Cumulus upload integration testing

This document will walk you through completing two kinds of integration testing for transmitting data to the Cumulus Aggregator.

Prerequisites

You’ll need:

Configuring uploads

The Cumulus Library has a script for Uploading data in bulk. You can pass values to it via the command line, but we recommend setting up environment variables instead. Specifically:

CUMULUS_AGGREGATOR_USER \ CUMULUS_AGGREGATOR_ID - these should match the credentials configured in the Aggregator via the credential management script.
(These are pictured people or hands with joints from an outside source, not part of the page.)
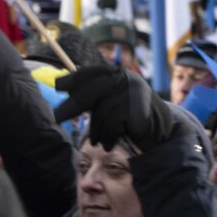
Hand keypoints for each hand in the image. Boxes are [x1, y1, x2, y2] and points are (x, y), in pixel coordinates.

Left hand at [54, 66, 178, 151]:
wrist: (160, 129)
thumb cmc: (129, 117)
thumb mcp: (111, 101)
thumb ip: (92, 94)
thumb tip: (60, 86)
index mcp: (117, 74)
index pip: (91, 73)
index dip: (73, 79)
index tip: (57, 86)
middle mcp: (124, 79)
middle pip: (91, 93)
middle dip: (72, 106)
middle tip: (56, 117)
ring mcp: (131, 93)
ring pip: (101, 113)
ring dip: (97, 131)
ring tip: (97, 142)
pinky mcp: (136, 108)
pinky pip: (112, 124)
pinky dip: (108, 136)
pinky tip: (108, 143)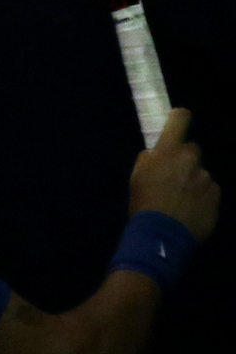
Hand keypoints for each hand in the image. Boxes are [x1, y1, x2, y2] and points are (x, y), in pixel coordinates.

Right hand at [128, 107, 220, 242]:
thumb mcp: (137, 174)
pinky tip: (190, 209)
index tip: (178, 120)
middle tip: (174, 177)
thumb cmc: (144, 202)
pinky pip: (209, 190)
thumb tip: (158, 152)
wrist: (161, 236)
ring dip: (193, 181)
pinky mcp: (216, 196)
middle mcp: (190, 159)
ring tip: (181, 200)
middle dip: (185, 160)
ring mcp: (206, 178)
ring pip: (200, 173)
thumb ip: (150, 157)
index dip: (179, 117)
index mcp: (168, 150)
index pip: (180, 119)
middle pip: (192, 150)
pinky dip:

CUMULUS_AGGREGATOR_URL - this should, for this testing, be set to a non production environment. The BCH Aggregator is using https://staging.aggregator.smartcumulus.org/upload/ for this, but you can use an endpoint of your choice if you are self-hosting an Aggregator.
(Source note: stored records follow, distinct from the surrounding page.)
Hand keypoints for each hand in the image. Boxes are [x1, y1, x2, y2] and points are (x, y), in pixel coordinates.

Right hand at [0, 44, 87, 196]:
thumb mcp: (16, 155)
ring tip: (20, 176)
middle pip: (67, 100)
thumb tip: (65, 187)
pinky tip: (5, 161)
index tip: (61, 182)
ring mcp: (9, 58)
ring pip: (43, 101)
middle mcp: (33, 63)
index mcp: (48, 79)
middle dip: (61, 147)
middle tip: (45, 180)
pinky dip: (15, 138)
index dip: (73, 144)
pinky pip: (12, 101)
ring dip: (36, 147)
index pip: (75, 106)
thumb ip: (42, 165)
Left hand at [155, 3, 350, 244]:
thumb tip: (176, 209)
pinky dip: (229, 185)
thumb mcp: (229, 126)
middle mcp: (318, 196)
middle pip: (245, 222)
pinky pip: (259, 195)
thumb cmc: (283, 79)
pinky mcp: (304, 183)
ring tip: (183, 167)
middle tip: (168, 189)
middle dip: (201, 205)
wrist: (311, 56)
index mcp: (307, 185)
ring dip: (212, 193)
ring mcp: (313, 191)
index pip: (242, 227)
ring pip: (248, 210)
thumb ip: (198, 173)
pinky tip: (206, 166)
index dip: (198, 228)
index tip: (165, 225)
Quick test: uploading test data

With these environment variables set, the bulk uploader is all set to load data. Perform the following steps, inside the cumulus-library-core project:

  • Copy the test data file ./tests/test_data/count_synthea_patient.parquet into ./data_export/test_data
  • If desired, perform an upload dry run with ./data_export/bulk_upload.py --preview - this will show you what the bulk uploader will do without actually sending data
  • Run the bulk uploader with ./data_export/bulk_upload.py
  • A user with access to the Aggregator’s S3 bucket can verify if the upload was successful

Integration test: Processing synthetic data through ETL

If the quick test was successful, you can test your processing pipeline entirely with synthetic data. by running through the following steps:

  • If you haven’t already, you’ll want to set up the ETL with synthetic data. The setup guide in the Cumulus ETL documentation includes instructions to deploy with a synthetic dataset.
  • When it’s complete, you should be able to view data in athena to verify.
  • In the cumulus library repo, build the Athena tables and export results, with
    ./library/make.py --build --export (make sure you set the setup guide in the Cumulus Library documentation and set the appropriate environment variables/AWS credentials)
  • When the export completes, you should have folders in ./library/data_export corresponding to the currently configured exportable studies (at the time of this writing, core and covid).
  • Run the bulk uploader with ./data_export/bulk_upload.py

If this works, then you’ve proved out the whole data export flow and should be able to run a production export flow, just changing the CUMUMULUS_AGGREGATOR_* environment variables to point to the production instance. If you’re using the BCH aggregator, you do not need to specify CUMULUS_AGGREGATOR_URL, as that URL is the default value in the bulk upload tool.